Further, as shown by a two-dot chain line G in FIG. 3, the resistor 17 may be connected to a point F, which is the positive side of the power source 1, instead of being connected to the point A. Furthermore, ``Although the DC power source 1 is used as the power source, a rectified alternating current may be used instead.Also, it is not necessary to connect the terminal F to the outside of the transistor 19.''For example, if the voltage of the power source 1 is If it is higher than 100V, the loss of transistor 9 will be large, so the newly provided 10V
By connecting this to a separate power supply of about 100 Ω, the power loss of the transistor 9 can be reduced. Furthermore, as shown in FIG. 4, an OP amplifier 21 is used instead of the transistor 9, and...
Another reference power supply 22 with a voltage of about 2 to 3 V, which is intermediate between the saturation and unsaturation of the transistors 7 and 8, is newly provided to form the base drive circuit 20, and the voltage of the reference power supply 22 and the collector of the transistor 7, A base current may be made to flow through the ○P amplifier 21 and the bias resistors 9 and 10' so that the emitter-to-emitter voltages are the same. According to the present invention, a voltage detection circuit is provided which takes out a proportional voltage proportional to the on-voltage between the collector and emitter of a pair of transistors that are alternately conductive, and a base drive circuit detects whether the transistor is in a saturated state or an unsaturated state. Since the base current proportional to the proportional voltage of the voltage detection circuit is made to flow as much as possible between the states, even if the load fluctuates, the transistor can always be set between the saturated state and the unsaturated state, and its collector " It is possible to suppress the loss caused by the rise in the voltage between the emitters to a low level, and also to minimize the switching loss by almost eliminating the period in which the pair of transistors are simultaneously turned on.
Therefore, it becomes possible to significantly improve the efficiency of the inverter circuit.
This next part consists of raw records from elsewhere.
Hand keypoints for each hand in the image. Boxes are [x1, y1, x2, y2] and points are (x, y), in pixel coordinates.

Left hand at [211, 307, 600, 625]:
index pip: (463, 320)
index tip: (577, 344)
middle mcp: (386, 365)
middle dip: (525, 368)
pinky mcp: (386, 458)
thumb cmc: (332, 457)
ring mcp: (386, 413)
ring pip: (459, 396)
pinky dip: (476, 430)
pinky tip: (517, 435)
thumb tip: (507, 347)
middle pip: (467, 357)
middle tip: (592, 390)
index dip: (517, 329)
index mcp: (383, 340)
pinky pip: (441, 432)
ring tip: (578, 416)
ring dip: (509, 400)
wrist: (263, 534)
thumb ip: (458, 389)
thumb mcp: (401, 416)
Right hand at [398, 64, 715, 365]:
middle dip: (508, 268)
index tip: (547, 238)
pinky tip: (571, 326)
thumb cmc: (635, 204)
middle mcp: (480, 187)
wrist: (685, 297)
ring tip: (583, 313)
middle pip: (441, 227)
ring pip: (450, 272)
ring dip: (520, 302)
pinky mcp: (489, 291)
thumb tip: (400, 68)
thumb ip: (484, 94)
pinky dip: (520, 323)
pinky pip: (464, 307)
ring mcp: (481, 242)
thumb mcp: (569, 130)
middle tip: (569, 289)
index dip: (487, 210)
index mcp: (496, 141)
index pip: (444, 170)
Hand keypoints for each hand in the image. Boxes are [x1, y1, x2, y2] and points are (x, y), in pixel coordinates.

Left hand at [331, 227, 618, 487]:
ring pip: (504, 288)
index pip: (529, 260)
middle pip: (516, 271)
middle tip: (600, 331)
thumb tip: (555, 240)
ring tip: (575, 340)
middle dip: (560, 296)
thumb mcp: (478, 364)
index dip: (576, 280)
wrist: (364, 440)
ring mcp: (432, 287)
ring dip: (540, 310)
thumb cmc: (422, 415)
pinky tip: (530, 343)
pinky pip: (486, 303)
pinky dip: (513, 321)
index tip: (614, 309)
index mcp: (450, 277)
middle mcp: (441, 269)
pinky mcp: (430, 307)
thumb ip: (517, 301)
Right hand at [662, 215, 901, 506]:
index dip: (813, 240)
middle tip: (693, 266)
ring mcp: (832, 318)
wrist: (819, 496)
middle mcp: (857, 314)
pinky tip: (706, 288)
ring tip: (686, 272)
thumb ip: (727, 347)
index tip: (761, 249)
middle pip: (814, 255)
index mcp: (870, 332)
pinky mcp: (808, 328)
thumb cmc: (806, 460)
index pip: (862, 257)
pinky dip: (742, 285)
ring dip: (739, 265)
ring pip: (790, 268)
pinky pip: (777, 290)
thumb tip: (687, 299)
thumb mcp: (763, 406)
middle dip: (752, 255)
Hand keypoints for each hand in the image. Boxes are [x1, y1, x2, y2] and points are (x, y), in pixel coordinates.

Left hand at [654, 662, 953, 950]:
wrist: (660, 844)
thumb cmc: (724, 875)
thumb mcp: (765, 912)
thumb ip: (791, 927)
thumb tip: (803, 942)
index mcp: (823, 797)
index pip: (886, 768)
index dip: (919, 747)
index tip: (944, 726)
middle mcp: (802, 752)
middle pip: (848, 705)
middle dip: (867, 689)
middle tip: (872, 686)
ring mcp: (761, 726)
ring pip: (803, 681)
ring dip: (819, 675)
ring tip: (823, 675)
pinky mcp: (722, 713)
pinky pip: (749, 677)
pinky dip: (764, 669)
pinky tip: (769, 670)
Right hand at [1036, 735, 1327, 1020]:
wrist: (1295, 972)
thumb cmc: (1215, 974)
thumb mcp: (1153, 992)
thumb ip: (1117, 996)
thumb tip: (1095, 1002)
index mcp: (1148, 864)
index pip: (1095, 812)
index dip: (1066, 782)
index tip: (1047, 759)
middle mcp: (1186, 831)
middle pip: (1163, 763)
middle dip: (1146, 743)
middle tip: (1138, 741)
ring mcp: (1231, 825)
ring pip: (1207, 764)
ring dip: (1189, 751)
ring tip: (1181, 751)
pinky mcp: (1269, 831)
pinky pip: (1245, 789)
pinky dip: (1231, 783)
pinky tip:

[Brief explanation of the drawing]

FIG. 1 is a circuit diagram showing a conventional example, FIG. 2 is a circuit diagram showing one embodiment of the present invention, and FIGS. 3 and 4 are circuit diagrams showing other embodiments. 7, 8...transistor, turtle 8...voltage detection circuit, 20...base circuit. Figure 1 Figure 2 Figure 3 Figure 4

Claims (1)

[Claims] 1 One end of the DC power supply 1 is connected to both ends of the primary winding 56 of the oscillation transistor 4 via a pair of transistors 7 and 8, and the other end of the DC power supply 1 is connected to the primary winding 56 of the oscillation transistor 4.
A base drive circuit 20 is connected to the intermediate tap of the oscillation transformer 4 and causes a base current to flow from the base winding 11 of the oscillation transformer 4 to the pair of transistors 7 and 8 so as to alternately conduct them. 4 secondary winding 13
In an inverter circuit configured to take out an alternating current voltage at 15 are connected in parallel to the primary windings 5 and 6 of the oscillation transformer 4, respectively, and the resistor 17 and the diodes 14 and 1
A proportional voltage proportional to the ON voltage between the collectors and emitters of the transistors 7 and 8 is taken out from the connection point with the transistor 5, and the proportional voltage is inputted from the voltage detection circuit 18 and the transistors 7 and 8 are in a saturated state. An inverter circuit characterized in that the base drive circuit 20 is provided with base current control elements 19 and 21 that control the base currents of the transistors 7 and 8 so that the base currents are in an intermediate state between unsaturated states.